PAGE EXCERPT -
━━━━━━━━━━

How to Support Students Motivated by Grades

Hello everyone, and welcome back to #langchat! We had an interesting discussion last week on Twitter, and we’ve included a detailed summary below for those of you who may have missed the chat. Our topic for the evening was how to support students motivated by grades in a society that expects grades for everything.

Thank you to all our participants for the evening, and a special thanks to our moderators, Sara-Elizabeth Cottrell (@SECottrell) and Don Doehla (@dr_dmd). If you weren’t able to participate but wanted to, please feel free to comment below.

What’s So Bad About Grades?

@SECottrell posed the question: what is so bad about grades? What do participants think about grades in today’s classroom?

Several participants expressed their beliefs that grades are nothing more than artificial constructions to replace real, constructive feedback. @jas347 lamented that often grading feels more like pointing out what students don’t know than what they do.

@SECottrell dislikes the typical grading system because many grades are just arbitrary numbers that don’t represent anything students have learned, such as participation grades or exit tickets.

Why Are Grades Essential?

Many scholarships and other tuition aids are based on student grades, which causes students and parents to stress about receiving high marks. Several participants expressed regret that grades are tied to such awards.

Because the system is such, students are now motivated by grades and try to achieve the As that they need to satisfy parents and get scholarships. This leads to students who don’t pay attention to their proficiency levels or improving abilities. Instead, students look for the letter grade. Some students also shy away from more advanced courses for fear of damaging their grade point average.

Working with Students Motivated by Grades

Many students are motivated by the current grading system. They quest for the A at all times, and get involved in the class when the grading system is clear and easy to understand. How do we support these students?

Several participants mentioned that they try to motivate students with other strategies in order to take the focus off the grade and encourage students to continue their studies into advanced courses. @placido believes that relationships motivate students better than grades ever will. @dr_dmd adds that engaging kids is very important. This will cause students to be less motivated by grades and more by creative opportunities.

Providing students with choices in which assignments to work on goes a long way toward increasing student motivation. Several participants mentioned that they’ve seen remarkable increases in student motivation when students are permitted to choose from several different projects.

  • Participants cautioned that care should be taken when offering students choices, though. Try not to offer any “cop out” choices that students might choose. Focus on varying activities based on complexity, not on difficulty (@trescolumnae).

Students who are motivated by grades might get frustrated by assignments and projects with a minimal focus on grades. If they can’t see that the activity will impact their grade, they’re not motivated to work on it. To get around this, @placido has a lot of honest talks with her students. She’ll explain why they’re working on a project, what they hope to achieve and how it will impact their future language skills.

Students also occasionally complain about grades that they receive. This is especially prevalent when teachers change the system and attempt grading systems different from the norm. Many participants expressed that they avoid complaints by ensuring that they have good rubrics and tie the grades securely to the rubrics. This makes it very clear how a grade is obtained and linked to performance.

  • When designing your rubric, steer clear of discussion of grades. Instead, focus on proficiency descriptions (@SECottrell). Using “I Can” statements is also very helpful (@dr_dmd).

What Can Replace Grades?

The grading system is often dictated by administrators, so ditching it completely is probably not an option for most teachers. However, @SraCasey believes that if the system decides the options, it’s up to teachers to adapt everything at their end. If you prefer to use other, possibly more constructive, mechanisms to rate students, what is out there?

━━━━━━━━━━

[Records from a data source]

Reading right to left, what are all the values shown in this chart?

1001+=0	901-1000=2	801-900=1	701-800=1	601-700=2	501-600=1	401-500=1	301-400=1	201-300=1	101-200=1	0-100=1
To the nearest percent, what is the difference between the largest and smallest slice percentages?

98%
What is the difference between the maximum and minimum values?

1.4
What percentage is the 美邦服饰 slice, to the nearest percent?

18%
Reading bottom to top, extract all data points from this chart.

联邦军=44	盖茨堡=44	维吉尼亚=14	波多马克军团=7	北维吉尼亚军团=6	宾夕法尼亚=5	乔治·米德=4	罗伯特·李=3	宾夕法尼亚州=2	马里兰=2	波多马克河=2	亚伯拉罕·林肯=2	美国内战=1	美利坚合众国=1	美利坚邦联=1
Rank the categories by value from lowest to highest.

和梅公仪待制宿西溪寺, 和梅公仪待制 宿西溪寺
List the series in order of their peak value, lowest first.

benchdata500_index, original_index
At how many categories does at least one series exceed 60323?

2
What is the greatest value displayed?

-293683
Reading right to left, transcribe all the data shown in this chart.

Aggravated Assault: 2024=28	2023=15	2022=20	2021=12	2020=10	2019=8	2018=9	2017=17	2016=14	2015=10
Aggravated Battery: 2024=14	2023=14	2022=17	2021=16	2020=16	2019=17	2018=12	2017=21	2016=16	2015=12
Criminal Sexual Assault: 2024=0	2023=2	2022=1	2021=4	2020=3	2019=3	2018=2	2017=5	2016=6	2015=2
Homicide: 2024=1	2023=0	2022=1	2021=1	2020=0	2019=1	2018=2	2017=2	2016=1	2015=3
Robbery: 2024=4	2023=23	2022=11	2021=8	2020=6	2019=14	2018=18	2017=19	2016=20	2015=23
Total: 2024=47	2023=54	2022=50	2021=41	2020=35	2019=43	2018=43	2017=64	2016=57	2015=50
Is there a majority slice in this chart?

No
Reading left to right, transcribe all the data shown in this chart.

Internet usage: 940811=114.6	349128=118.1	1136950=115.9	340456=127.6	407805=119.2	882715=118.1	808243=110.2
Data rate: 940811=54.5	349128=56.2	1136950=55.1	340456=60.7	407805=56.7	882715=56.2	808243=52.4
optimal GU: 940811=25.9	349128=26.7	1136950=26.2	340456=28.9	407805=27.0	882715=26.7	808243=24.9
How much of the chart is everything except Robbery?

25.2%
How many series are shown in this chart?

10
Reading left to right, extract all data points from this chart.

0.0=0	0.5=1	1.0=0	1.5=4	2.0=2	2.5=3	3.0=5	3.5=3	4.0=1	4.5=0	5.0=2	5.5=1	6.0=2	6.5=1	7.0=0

━━━━━━━━━━

Resume the #langchat summary about supporting grade-motivated students, picking up after its final sentence. None of these lines is needed for the work here.

ANSWER BELOW -
Several participants expressed that they find a good rubric useful. @dr_dmd says that when students ask him about grades, he’ll ask them to look at the rubric with him and rate themselves.

@dr_dmd gives students “reflection guides” to accompany project presentations. Students then fill out the rubric for themselves and their teammates.

@SraCasey believes that test grades should not be final: a temporary assessment of progress rather than a firm grade. She suggests allowing retakes. @SraSpanglish says to use caution with retakes, however. Some students will abuse the retake ability by not worrying about the test the first time.

@nnaditz allows late homework for full credit, but students have to perform the work in the room. This encourages them to ask for help from the teacher, and prevents simply copying.

@nnaditz divides her grade books into language skills (listening, speaking, reading and writing in the target language) rather than the traditional divisions of homework, tests, participation, etc. @placido uses the categories of presentational, interpersonal and interpretive.

@SECottrell took a small step this year by removing grades from student copies of their assessments, in order to reduce student reliance on grades. Students now have to look online to see their grade.

Thanks!

Thank you to all our participants for so freely sharing your tips and thoughts on working with grades in the classroom. If you weren’t able to make it on Thursday, please feel free to share your thoughts in the comments section below — we’d love to hear from you.

If you’re interested to see the entire archive, please go to our Google Docs page. Please also feel free to join us on Thursday for our next #langchat discussion.

#LangChat is an independent group of world-language education professionals who come together every week via Twitter to share ideas and discuss pressing issues in the world of education. Check out the #LangChat wiki for more information about our goals and the team behind it all here. These weekly discussion summaries are sponsored by Calico Spanish as a service to the world-language community.

Erica
Erica Fischer
Erica is the founder and CEO of Calico Spanish. Her passion for teaching her own children to speak Spanish led her to create Calico Spanish. Our mission is to give all children the opportunity to learn to speak real Spanish for life.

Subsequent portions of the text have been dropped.